Alabama is one of many states with unnecessary voter ID laws, voter-suppression policies passed on the pretext of preventing virtually nonexistent forms of voter fraud. Last month, the state government made things even worse. Its new budget will make it harder to get a driver’s license in Alabama, particularly in majority-black, poor and rural areas. After an initial round of uproar, Gov. Robert Bentley (R) tried to scale back and downplay the toxic interaction between these two policies. But it is too little, too late: Unless state leaders fully reverse both, they will be guilty of eroding the fundamental principle of one person, one vote, and they will deserve condemnation. State examiners used to issue driver’s licenses in satellite offices around the state. Under the new budget, 31 of these satellite offices were slated to close. After a national outcry, Mr. Bentley partially reversed that plan, promising that state workers will travel into remote counties once a month. That’s better than never, but it is still a massive reduction in access.
Mr. Bentley argues that people will have ready access to state IDs issued in convenient locations throughout Alabama; it will just be a much bigger hassle to obtain driver’s licenses. That is also not particularly comforting.

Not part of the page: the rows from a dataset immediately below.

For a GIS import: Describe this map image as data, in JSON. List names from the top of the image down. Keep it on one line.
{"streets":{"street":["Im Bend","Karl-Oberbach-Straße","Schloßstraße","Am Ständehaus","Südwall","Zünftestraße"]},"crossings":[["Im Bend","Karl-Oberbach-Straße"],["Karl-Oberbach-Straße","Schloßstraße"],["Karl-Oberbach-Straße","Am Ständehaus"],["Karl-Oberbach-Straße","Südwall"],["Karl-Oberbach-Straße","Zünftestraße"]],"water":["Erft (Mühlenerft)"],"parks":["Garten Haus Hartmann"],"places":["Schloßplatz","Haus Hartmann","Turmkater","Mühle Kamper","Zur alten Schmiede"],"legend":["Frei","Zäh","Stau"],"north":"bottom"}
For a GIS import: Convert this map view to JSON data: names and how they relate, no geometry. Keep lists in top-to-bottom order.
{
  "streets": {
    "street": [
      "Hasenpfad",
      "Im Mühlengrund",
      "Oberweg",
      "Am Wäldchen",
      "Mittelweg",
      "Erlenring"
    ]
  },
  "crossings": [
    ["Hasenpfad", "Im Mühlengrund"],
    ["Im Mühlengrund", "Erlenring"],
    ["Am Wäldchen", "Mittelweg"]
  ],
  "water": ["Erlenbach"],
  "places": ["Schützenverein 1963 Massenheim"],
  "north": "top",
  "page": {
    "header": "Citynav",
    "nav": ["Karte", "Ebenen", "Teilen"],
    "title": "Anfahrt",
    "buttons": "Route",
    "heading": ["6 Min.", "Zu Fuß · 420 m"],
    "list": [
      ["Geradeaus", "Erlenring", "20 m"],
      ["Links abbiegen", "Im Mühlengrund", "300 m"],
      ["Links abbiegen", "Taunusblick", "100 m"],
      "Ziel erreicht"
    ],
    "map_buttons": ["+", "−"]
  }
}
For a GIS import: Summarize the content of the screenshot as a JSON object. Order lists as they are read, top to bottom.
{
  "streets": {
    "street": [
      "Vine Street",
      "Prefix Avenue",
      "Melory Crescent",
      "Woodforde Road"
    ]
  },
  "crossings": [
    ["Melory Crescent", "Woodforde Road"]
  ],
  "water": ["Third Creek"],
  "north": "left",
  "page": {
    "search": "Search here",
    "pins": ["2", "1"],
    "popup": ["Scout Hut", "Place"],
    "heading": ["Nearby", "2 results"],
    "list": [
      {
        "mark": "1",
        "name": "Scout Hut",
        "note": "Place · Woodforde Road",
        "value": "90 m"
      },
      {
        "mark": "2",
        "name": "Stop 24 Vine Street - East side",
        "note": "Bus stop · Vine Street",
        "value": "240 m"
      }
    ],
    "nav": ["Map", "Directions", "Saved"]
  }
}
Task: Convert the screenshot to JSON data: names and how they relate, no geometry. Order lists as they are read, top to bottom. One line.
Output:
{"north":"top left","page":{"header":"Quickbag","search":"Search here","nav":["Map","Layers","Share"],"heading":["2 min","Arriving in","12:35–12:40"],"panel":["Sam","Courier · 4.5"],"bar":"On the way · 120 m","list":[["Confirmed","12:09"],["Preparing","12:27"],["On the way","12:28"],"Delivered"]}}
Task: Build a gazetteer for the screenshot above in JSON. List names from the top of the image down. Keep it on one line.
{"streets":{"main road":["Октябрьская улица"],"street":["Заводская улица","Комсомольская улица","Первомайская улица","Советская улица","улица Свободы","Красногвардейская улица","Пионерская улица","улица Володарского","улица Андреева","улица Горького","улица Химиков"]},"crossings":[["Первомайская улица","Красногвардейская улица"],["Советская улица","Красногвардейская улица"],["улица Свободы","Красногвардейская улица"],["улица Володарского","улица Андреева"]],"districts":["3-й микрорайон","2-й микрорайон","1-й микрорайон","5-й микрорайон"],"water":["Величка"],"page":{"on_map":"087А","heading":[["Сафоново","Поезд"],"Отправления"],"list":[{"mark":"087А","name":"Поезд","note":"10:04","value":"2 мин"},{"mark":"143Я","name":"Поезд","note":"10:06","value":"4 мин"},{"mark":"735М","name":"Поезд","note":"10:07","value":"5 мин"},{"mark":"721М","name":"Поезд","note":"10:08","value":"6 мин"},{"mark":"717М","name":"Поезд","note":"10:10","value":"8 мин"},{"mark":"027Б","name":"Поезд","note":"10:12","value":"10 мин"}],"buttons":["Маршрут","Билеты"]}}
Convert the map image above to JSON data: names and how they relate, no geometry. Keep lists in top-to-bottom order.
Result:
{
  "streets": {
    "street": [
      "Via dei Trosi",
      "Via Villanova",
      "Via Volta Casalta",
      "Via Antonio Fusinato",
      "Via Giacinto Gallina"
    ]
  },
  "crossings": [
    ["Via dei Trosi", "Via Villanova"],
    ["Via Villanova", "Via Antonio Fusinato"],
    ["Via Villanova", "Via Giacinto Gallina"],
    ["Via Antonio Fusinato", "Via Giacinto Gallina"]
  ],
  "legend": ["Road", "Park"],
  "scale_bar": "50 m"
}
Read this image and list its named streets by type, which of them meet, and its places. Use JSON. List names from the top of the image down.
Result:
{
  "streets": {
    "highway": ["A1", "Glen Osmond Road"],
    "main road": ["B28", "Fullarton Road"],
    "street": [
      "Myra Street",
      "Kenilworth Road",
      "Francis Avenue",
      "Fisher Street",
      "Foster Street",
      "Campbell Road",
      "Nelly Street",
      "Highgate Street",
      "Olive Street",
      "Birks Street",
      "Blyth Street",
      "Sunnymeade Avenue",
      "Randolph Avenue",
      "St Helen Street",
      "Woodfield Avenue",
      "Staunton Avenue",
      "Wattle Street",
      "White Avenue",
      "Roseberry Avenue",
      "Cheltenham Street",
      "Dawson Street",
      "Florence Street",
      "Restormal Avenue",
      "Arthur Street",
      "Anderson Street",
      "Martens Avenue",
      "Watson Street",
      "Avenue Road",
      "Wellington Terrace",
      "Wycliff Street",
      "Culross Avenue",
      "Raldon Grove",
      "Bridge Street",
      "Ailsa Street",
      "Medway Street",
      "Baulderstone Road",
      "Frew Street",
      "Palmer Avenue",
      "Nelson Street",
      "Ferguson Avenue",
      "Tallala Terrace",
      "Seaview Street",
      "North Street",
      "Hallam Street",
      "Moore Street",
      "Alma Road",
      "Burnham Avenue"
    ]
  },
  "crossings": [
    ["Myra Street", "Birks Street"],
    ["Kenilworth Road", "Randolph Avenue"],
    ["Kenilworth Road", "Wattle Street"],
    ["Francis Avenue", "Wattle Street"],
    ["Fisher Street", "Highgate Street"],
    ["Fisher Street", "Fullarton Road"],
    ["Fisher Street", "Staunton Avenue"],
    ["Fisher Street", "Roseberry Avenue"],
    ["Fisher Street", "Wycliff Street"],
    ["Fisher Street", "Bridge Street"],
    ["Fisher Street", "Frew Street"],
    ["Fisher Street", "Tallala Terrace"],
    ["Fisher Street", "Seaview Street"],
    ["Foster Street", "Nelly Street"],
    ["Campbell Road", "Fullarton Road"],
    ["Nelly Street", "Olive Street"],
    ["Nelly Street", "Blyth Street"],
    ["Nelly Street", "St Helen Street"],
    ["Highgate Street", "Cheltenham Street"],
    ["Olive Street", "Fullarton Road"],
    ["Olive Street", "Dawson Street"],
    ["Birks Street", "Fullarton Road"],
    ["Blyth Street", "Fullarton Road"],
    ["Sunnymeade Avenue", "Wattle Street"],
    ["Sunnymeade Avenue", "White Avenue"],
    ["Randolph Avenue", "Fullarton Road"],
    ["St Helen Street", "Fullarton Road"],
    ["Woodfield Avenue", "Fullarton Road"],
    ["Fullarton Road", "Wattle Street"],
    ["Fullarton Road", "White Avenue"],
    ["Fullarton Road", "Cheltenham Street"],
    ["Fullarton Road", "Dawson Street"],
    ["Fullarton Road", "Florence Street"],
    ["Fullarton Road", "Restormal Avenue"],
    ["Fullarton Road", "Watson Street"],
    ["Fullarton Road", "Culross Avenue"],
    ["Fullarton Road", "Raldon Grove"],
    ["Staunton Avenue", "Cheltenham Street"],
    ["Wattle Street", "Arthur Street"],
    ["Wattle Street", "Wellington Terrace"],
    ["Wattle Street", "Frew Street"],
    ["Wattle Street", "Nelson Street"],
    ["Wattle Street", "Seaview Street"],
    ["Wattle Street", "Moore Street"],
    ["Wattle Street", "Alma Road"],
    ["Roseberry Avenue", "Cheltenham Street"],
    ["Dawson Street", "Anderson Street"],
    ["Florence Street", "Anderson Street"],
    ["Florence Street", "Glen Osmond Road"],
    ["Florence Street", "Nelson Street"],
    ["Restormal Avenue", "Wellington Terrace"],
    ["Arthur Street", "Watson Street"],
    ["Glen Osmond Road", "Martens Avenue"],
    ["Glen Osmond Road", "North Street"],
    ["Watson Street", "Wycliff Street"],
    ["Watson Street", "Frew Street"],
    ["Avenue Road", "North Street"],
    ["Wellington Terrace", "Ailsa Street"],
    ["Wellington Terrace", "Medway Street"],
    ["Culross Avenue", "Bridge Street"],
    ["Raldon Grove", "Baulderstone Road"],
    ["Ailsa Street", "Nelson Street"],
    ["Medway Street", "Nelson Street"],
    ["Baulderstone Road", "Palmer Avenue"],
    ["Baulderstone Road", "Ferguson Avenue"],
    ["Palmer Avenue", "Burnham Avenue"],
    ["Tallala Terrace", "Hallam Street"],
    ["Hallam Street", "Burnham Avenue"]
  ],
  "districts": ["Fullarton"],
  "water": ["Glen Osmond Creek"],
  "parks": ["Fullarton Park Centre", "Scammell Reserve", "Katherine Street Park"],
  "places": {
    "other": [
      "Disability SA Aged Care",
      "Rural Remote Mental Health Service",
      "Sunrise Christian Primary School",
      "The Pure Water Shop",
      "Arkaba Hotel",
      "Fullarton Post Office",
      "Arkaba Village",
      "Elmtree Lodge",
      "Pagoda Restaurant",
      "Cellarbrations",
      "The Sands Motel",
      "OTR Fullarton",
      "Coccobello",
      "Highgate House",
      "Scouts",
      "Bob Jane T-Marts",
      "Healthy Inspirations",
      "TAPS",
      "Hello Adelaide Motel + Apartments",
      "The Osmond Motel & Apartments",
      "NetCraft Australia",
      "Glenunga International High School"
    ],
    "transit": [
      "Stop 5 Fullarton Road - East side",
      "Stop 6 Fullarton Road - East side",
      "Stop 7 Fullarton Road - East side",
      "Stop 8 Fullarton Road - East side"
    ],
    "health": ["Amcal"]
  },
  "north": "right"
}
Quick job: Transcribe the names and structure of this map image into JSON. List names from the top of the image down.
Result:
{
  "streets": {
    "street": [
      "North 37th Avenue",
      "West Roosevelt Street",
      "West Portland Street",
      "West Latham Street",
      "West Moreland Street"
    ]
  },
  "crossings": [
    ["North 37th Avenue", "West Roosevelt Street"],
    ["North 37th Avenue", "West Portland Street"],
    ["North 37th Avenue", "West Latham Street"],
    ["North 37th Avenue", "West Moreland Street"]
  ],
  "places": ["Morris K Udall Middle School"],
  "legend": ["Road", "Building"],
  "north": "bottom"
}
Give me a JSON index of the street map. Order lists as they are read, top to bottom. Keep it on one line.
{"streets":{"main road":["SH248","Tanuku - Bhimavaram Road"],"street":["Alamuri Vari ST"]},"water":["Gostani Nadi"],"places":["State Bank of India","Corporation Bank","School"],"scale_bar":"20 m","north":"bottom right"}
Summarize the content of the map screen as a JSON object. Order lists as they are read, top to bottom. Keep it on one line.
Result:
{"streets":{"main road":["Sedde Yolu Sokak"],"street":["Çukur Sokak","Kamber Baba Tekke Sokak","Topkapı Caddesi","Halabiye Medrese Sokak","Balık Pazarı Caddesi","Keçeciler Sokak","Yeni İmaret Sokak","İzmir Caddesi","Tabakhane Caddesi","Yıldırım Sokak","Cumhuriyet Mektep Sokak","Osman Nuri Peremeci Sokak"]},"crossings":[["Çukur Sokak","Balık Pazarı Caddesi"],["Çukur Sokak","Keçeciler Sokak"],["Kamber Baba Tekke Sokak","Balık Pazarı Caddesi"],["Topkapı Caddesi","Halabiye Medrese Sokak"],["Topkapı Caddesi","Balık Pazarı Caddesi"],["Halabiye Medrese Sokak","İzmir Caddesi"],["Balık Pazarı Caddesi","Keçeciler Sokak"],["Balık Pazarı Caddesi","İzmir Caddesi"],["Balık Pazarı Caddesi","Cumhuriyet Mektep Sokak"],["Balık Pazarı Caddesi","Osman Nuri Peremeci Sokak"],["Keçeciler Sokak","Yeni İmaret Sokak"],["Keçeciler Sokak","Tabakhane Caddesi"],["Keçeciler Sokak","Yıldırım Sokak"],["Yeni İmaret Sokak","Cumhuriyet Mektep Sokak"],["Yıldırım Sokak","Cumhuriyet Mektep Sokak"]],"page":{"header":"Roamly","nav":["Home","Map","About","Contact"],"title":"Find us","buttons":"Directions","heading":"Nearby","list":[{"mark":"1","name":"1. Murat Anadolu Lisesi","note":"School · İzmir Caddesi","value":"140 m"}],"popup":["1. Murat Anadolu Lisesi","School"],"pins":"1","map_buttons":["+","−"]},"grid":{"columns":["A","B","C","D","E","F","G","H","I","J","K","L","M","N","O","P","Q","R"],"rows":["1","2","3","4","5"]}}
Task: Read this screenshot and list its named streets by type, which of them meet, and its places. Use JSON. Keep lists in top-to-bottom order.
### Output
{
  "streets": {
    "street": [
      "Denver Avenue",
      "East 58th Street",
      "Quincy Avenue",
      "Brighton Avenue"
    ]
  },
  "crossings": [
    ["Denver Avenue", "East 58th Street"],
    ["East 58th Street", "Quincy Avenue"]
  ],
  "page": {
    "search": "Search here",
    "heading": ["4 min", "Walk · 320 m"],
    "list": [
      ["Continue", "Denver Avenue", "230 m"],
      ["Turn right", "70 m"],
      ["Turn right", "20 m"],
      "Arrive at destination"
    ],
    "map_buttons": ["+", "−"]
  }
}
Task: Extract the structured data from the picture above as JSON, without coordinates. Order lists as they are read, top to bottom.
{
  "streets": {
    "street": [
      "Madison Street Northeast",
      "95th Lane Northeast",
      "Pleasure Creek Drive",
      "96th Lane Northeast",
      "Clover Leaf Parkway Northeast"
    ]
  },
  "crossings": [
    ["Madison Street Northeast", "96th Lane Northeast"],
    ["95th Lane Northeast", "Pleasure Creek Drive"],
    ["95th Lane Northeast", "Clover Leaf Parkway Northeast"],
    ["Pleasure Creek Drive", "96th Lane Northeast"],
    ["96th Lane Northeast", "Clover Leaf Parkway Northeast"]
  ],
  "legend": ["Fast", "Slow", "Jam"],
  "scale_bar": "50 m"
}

It is a symptom of a broader problem. Alabama lawmakers passed a strapped budget this year, balanced by raiding education funding and narrowing services. That alone is distressing. Then there’s the certainty of voter confusion: Even if IDs are relatively obtainable, many people will not understand that they can still get them at their local county seats after the driver’s license pullback. Even if they do understand, many will probably not care to get an ID as much as they would a more-useful driver’s license. The upshot will be more people without proper identification and therefore rendered ineligible to vote.